Media Berkemajuan

2 Desember 2024, 19:32

Pro-Kontra Polemik Hukum Musik, Begini Pendapat MUI!

Facebook
Twitter
LinkedIn
WhatsApp
Telegram
Print
Ketua MUI bidang Seni, Budaya, dan Peradaban Islam, Jeje Zaenudin [Foto: inisiatifnews.com]

Jakarta, mu4.co.id – Polemik terkait hukum musik dan lagu kembali ramai di media sosial dalam sepekan terakhir, hingga terdapat komentar-komentar yang berlebihan dan menjurus saling menjelekkan antar kelompok yang pro dan kontra di media sosial.

Adapun polemik dan perdebatan hukum musik tersebut berawal dari penerjemahan Surat Asy Syuara sebagai “Surat Para Penyair” yang diidentikan dengan “para pemusik” oleh salah seorang pendakwah.

Menanggapi hal tersebut, Ketua MUI bidang Seni, Budaya, dan Peradaban Islam, Jeje Zaenudin meminta masyarakat untuk menyudahi dan mengakhiri polemik hukum musik yang kini sudah tidak produktif dan saling serang pribadi. Menurutnya hal tersebut hanyalah mendaur ulang perdebatan masalah fikih klasik yang sudah ada berabad-abad sebelumnya. Hanya saja menurutnya, polemik yang terjadi beberapa minggu ini menjadi tidak produktif karena sudah saling mencela dan menghakimi.

“Menurut hemat saya meskipun ada manfaatnya, tetapi perdebatan itu tidak produktif dan tidak memberi solusi. Malah berdampak pro-kontra di kalangan masyarakat awam yang diikuti dengan saling mencela dan menghakimi antara yang pro dan kontra, sebagaimana bisa dibaca dalam komentar-komentar di medsos dari masing-masing pihak,” katanya, Senin (06/05/2024).

Baca juga: Pendapat UAH Soal Musik Mendapat Kritik Keras Ustaz Lain. Ketua PP Muhammadiyah Peringatkan Hal Ini!

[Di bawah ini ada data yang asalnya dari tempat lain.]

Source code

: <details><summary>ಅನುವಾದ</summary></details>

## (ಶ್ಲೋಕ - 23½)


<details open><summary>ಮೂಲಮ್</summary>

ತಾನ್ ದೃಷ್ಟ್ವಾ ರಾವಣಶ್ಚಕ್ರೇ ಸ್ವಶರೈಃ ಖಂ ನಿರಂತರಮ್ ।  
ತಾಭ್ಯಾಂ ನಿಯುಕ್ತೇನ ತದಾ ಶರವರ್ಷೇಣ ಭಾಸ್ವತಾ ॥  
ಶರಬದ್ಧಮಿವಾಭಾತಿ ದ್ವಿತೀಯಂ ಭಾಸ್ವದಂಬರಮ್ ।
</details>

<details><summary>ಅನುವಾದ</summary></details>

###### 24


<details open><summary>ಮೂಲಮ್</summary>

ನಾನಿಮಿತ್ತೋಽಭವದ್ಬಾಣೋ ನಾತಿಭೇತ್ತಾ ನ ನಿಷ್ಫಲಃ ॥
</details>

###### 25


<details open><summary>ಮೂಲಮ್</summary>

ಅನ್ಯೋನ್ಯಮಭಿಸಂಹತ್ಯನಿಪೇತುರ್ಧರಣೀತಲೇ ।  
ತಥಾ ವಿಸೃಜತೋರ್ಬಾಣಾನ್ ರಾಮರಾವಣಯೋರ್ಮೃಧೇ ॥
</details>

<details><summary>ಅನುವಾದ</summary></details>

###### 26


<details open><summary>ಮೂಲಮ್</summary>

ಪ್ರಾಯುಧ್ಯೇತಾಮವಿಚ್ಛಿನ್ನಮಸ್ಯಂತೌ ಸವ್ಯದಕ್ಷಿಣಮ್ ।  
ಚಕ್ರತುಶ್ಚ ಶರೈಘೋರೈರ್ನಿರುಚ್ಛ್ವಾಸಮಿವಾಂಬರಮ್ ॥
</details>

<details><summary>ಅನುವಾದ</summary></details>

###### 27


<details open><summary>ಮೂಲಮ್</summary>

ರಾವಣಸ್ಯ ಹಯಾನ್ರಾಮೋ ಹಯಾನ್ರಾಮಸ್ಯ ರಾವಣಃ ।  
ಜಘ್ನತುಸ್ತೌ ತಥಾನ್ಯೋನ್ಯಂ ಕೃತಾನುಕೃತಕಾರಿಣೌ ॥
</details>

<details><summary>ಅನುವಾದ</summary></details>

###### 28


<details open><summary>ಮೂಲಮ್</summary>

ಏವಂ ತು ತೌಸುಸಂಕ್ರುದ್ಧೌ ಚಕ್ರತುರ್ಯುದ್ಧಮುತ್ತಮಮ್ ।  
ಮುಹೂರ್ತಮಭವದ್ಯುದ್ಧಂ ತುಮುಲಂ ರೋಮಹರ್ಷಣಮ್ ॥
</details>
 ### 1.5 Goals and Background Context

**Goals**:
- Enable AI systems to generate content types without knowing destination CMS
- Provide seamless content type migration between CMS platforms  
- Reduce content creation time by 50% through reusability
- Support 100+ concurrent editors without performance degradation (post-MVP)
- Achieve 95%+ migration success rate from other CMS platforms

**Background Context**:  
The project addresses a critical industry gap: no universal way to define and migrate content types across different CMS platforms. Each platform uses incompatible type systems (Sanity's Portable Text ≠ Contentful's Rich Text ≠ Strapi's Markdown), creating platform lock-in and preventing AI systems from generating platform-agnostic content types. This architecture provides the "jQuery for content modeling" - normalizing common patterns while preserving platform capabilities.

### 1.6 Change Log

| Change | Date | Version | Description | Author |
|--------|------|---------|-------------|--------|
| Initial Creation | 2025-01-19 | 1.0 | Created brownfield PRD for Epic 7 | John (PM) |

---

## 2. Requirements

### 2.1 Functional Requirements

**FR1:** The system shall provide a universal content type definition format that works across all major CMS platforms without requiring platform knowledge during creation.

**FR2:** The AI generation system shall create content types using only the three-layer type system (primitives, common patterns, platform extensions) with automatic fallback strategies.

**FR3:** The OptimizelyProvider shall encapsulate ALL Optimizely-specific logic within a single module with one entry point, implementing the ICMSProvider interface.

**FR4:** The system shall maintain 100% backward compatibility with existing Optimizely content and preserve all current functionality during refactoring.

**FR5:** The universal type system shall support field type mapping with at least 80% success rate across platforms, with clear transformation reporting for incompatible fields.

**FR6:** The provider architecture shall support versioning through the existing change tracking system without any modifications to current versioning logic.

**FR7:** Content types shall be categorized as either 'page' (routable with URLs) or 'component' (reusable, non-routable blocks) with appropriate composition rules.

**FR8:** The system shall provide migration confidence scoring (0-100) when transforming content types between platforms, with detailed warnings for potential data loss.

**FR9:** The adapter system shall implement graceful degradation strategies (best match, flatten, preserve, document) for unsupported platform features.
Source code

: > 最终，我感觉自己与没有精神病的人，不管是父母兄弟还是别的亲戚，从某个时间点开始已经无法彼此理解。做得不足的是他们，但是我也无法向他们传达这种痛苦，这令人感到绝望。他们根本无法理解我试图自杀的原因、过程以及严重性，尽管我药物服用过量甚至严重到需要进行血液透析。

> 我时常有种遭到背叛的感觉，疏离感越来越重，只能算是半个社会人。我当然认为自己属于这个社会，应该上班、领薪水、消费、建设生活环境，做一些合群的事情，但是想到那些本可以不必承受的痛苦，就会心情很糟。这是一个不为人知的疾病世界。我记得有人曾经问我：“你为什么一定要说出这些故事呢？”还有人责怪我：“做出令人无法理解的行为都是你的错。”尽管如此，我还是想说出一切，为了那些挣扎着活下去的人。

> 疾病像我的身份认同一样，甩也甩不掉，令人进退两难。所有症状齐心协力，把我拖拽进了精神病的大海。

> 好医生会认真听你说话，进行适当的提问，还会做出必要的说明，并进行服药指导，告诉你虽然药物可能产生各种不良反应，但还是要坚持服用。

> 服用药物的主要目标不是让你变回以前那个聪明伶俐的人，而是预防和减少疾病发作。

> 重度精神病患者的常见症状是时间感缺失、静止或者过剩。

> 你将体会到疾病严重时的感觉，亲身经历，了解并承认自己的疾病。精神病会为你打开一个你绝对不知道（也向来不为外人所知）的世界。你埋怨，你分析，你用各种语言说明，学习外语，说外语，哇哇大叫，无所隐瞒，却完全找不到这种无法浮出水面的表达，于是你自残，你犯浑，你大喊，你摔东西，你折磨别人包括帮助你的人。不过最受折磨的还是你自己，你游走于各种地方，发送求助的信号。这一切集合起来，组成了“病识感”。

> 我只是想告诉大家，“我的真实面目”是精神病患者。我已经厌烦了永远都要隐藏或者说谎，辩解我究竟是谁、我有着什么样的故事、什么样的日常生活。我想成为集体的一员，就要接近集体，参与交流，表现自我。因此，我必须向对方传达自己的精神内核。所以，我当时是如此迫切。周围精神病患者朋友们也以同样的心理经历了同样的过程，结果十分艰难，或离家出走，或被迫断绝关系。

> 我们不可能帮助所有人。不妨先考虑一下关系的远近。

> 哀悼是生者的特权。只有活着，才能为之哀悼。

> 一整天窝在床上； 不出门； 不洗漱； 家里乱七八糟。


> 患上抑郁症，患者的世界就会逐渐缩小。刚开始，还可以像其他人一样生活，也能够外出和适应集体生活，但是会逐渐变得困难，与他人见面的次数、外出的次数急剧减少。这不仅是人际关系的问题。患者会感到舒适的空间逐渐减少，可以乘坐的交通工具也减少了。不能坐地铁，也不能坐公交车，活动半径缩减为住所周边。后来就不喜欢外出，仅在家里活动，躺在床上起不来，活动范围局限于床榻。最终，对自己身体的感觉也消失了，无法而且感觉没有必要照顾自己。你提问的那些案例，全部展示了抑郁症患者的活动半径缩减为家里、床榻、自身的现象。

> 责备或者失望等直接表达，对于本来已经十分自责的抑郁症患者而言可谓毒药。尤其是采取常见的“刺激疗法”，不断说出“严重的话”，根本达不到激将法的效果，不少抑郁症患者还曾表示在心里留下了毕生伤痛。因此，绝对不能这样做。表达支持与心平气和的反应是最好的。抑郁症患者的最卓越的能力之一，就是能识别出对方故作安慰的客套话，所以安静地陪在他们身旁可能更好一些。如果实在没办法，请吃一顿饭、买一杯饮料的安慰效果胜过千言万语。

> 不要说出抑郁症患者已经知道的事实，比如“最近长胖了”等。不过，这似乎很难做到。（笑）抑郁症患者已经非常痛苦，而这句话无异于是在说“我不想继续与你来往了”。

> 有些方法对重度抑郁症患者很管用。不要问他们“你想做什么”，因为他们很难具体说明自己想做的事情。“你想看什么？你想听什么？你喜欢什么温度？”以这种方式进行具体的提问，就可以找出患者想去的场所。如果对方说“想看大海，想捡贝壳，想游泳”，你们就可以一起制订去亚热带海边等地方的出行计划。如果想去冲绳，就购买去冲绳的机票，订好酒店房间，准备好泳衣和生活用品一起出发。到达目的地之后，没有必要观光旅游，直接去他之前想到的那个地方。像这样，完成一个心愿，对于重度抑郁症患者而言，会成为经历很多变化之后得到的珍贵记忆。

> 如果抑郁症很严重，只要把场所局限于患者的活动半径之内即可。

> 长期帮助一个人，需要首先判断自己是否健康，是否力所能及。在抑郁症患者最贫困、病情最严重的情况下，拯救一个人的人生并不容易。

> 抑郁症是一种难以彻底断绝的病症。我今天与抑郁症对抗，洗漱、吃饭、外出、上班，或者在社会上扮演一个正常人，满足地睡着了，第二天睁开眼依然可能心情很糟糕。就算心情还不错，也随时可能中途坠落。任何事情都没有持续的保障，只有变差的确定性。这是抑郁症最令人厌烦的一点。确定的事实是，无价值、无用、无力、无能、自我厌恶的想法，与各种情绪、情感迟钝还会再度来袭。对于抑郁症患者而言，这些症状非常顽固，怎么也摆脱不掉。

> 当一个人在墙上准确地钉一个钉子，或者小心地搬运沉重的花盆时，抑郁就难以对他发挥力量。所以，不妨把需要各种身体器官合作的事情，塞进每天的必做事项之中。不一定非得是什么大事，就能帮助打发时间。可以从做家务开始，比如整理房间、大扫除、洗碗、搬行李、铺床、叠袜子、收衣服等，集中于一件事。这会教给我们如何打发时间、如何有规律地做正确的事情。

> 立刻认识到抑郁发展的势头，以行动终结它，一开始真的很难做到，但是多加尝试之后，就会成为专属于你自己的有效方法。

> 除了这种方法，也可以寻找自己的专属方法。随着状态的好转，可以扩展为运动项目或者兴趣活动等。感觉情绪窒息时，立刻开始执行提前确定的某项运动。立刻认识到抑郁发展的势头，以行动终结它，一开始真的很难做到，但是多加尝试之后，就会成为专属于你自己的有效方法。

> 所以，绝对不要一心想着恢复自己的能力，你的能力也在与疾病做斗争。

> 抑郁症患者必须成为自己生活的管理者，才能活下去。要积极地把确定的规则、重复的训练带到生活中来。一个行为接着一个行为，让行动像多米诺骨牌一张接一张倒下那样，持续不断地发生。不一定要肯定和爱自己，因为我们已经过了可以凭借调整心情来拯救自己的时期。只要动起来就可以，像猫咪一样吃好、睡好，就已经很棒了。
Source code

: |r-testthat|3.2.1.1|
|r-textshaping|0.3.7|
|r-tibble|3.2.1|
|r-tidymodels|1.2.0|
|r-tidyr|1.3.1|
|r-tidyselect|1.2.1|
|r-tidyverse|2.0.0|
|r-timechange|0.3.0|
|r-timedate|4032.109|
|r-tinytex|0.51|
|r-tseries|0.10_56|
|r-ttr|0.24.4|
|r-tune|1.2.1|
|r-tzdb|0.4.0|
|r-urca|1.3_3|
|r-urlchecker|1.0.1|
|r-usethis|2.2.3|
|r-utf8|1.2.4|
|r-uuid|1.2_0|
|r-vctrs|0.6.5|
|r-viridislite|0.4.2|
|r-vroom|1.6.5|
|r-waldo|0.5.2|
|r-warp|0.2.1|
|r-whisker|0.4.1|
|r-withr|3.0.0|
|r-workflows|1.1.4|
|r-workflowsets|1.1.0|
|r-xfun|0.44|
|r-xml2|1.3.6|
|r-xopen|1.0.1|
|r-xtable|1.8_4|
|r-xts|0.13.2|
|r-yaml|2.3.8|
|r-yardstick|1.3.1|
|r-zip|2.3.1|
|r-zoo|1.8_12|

Lebih lanjut, Ketua Persatuan Islam (Persis) itu juga menyampaikan bahwa adanya perbedaan pendapat di kalangan para ulama sejak jaman dulu itu menunjukkan bahwa masalah musik dan lagu tidak ada dalil yang pasti dan tegas, Karena jika ada dalil yang pasti, jelas, dan tegas dari Al-Quran, hadits, ataupun Ijma’, ia mengatakan tidak mungkin terjadi perbedaan pendapat di kalangan para ulama sejak jaman dulu.

“Semua dalil yang dijadikan sandaran bersifat zhanny dalalah yang penafsirannya bersifat ijtihady subjektif. Oleh sebab itu sepatutnya kita semua bersikap tasamuh atau toleran terhadap pendapat yang berbeda. Sungguh suatu sikap arogan dan tidak bijak ketika memaksakan kepada semua orang untuk tunduk dan hanya mengikuti pendapat madzhab kelompoknya yang diklaim paling benar,” ungkapnya.

Padahal dirinya mengatakan yang pasti dan disepakati keharamannya oleh semua ulama adalah segala musik dan lagu yang isinya mengandung, mendorong atau menyebabkan pelaku dan pendengarnya melakukan maksiat, berbuat dosa, mengerjakan kefasikan dan kekufuran, baik secara iktikadnya, ucapannya, maupun perbuatannya.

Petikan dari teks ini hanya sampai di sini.